Unless you only have one friend, the Miata is an impractical car — a second ride or weekend cruiser at best. If you live anywhere it snows, the rear-wheel drive set-up is a nightmare; the ragtop offers scant protection from the elements; and even for a two-seater, it’s a tight squeeze (at 6 feet tall, I fit fine in the driver’s seat but our 6 foot 3 inch cameraman had to methodically fold himself into the passenger seat).
But those caveats aside, the Miata may be the ideal gateway sports car: unapologetically frivolous, ready to conquer a twisty canyon road or a beachfront highway. On the last day of my trip, a snow-white Porsche 911 4S — a $120,000 car, mind you — pulled up alongside me on the 101. The driver slowed down, matched my speed, and gave the Miata the once over. $90,000 separated his car and mine, but we were one of a feather. Just before he sped off, he gave that knowing nod: "Welcome to the club."
With the fourth generation of the Miata, Mazda has no doubt pumped new blood into the iconic roadster's dynasty. In an age when cars are as much about infotainment systems as they are about driving, the Miata is a wonderful reminder that the road can still be a fun place to be. Depending on the car’s success, we may see more such economy roadsters to come. Already later this year, Fiat plans to preview the 2017 124 Spider roadster (which is built on the MX-5 platform), and rumors abound that Honda’s S2000 — a car with a devoted following of its own — may soon rise from its grave.
But whether the Miata can maintain the roadster tradition going through the coming years of Uber, autonomous technology, and millennial buying behavior is another question — one that Rod McLaughlin, Mazda’s vehicle line manager for the MX-5, says keeps him up at night.
"There’s convenience and transportation — and then there’s driving"
As the Miata’s target customers, Baby Boomers and Gen-Xers, age out, they’ll be replaced by a generation less romantic about the driving experience.
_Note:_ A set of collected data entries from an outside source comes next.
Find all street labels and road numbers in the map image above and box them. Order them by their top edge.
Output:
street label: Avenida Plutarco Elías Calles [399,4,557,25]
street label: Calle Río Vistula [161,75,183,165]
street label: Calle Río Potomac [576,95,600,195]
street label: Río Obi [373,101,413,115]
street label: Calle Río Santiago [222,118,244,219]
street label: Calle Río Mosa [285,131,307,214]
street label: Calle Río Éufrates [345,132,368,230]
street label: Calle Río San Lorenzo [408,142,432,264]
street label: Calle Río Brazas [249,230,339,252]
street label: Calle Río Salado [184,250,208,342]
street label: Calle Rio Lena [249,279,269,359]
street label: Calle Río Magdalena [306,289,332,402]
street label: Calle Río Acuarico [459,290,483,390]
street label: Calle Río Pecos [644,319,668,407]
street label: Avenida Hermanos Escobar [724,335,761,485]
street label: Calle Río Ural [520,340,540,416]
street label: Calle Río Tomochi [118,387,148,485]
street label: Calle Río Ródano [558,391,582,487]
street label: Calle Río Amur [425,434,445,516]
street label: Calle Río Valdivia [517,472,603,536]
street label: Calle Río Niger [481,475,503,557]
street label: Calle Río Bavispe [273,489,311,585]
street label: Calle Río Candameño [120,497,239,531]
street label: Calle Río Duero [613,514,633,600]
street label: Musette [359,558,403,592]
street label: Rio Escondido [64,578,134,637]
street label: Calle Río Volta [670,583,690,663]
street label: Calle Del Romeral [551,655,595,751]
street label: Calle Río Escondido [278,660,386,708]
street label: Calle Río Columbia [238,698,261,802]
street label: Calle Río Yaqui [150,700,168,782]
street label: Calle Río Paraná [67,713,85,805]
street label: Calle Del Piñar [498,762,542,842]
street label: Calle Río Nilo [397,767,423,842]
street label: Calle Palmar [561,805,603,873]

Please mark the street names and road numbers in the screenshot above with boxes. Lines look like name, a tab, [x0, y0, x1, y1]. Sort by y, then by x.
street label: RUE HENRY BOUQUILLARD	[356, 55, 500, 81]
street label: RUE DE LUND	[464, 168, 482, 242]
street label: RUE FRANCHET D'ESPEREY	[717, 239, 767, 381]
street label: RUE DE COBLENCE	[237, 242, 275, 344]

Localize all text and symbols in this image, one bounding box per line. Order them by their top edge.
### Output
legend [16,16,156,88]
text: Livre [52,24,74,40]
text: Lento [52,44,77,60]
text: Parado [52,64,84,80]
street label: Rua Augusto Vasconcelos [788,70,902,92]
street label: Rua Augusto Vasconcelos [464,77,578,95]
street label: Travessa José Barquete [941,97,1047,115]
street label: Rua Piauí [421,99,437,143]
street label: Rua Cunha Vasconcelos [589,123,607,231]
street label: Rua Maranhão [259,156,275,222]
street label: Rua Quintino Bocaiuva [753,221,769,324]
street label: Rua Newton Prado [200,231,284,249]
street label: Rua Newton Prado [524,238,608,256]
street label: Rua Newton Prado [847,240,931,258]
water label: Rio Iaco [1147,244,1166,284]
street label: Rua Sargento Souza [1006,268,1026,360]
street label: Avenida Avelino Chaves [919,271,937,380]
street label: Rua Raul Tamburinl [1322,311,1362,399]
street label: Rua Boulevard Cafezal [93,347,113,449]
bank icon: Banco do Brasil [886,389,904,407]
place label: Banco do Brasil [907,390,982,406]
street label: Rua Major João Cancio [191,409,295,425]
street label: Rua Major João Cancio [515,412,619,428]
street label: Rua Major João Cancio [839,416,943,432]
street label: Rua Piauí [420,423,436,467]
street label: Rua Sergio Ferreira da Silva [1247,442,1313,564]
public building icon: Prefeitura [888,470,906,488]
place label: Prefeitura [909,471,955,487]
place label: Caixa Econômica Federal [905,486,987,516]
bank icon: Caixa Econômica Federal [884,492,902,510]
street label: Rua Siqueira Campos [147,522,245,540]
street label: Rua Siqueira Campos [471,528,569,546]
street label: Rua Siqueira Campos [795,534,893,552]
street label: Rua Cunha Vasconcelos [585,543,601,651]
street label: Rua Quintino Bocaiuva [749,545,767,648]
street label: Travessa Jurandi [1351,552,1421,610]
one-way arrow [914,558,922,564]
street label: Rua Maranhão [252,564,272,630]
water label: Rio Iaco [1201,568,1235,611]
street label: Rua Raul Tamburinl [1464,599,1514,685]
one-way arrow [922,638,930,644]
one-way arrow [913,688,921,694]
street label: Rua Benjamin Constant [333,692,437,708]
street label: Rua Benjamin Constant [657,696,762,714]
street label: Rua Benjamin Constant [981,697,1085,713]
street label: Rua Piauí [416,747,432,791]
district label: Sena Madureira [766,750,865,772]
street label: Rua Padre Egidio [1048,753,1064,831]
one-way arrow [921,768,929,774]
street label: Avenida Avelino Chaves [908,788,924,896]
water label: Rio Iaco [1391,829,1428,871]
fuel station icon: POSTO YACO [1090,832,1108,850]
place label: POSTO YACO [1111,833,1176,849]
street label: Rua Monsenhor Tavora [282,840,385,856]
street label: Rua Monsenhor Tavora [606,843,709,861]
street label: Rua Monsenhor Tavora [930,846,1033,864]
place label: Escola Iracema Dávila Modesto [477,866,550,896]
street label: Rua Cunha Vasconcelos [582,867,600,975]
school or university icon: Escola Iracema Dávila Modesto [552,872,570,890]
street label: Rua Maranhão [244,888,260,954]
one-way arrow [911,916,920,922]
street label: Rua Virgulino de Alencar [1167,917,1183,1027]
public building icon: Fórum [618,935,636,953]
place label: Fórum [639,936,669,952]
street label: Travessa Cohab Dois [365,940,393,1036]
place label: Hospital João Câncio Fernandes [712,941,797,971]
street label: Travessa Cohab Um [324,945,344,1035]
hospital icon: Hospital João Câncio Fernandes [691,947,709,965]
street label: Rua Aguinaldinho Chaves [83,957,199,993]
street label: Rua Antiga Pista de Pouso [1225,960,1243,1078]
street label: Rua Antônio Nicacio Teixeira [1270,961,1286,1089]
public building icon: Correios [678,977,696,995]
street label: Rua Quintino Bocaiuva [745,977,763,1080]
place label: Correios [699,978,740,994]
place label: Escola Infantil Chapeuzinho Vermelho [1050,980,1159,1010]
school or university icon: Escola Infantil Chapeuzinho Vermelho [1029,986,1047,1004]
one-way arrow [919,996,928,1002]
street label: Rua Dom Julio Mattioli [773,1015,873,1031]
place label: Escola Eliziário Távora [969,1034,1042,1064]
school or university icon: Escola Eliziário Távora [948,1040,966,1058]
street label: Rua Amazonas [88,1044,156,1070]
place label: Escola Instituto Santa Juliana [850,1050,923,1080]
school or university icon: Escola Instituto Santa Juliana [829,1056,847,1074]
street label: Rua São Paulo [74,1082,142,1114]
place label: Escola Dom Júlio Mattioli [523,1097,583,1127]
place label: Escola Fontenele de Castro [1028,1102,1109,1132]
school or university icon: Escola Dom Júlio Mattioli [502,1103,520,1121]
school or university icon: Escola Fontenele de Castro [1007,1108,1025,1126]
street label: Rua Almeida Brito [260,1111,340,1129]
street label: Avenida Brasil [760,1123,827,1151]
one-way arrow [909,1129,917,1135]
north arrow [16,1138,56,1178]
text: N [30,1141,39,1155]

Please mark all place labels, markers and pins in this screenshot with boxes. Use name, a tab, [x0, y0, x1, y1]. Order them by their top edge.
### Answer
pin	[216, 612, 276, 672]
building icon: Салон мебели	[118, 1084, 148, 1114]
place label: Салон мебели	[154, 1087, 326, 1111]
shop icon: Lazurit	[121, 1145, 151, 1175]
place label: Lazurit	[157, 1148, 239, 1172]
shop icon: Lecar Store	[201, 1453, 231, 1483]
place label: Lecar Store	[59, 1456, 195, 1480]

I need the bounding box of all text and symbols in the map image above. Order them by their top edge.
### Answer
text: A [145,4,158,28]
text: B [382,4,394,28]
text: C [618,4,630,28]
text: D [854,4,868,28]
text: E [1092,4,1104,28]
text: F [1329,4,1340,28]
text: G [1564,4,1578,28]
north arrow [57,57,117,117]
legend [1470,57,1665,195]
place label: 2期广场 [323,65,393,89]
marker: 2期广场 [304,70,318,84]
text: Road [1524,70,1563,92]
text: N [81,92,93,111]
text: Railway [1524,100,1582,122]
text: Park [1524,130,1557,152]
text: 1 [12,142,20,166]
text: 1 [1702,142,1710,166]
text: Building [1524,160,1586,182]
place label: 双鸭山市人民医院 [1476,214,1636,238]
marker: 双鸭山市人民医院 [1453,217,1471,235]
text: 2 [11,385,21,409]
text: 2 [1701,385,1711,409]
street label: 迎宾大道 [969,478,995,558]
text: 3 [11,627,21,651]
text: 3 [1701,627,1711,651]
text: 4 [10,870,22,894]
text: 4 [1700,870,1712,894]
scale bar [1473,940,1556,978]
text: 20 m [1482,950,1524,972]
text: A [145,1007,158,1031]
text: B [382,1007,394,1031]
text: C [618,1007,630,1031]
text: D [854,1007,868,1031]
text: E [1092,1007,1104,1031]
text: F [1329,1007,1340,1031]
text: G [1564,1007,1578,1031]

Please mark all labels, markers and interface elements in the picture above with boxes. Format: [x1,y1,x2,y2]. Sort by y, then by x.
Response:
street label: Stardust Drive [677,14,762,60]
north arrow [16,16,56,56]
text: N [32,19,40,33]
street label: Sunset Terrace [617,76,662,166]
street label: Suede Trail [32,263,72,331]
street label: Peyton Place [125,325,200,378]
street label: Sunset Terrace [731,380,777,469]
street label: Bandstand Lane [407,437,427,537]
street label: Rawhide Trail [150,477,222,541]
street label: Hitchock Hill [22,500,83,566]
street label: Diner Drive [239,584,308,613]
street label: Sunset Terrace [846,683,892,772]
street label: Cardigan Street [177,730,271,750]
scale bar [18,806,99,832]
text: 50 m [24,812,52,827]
The company’s current ad campaign, anchored by the tag "Driving Matters," feels like an incantation, or else an effort to convince us of something drivers intuitively knew just a decade ago. "There’s convenience and transportation — and then there’s driving," McLaughlin told me at the Westlake Village event.
"There’s a generation of people who haven’t driven a roadster before, and they don’t know what they’re missing. It’s like, how do you explain skydiving to someone who’s never jumped out of a plane?"
Getting younger customers to fall in love with the Miata the way their parents did — not as a method of transportation, but as a celebration of the driving experience — will be key to the Miata’s success. In fact, the car’s next 26 years depend on it.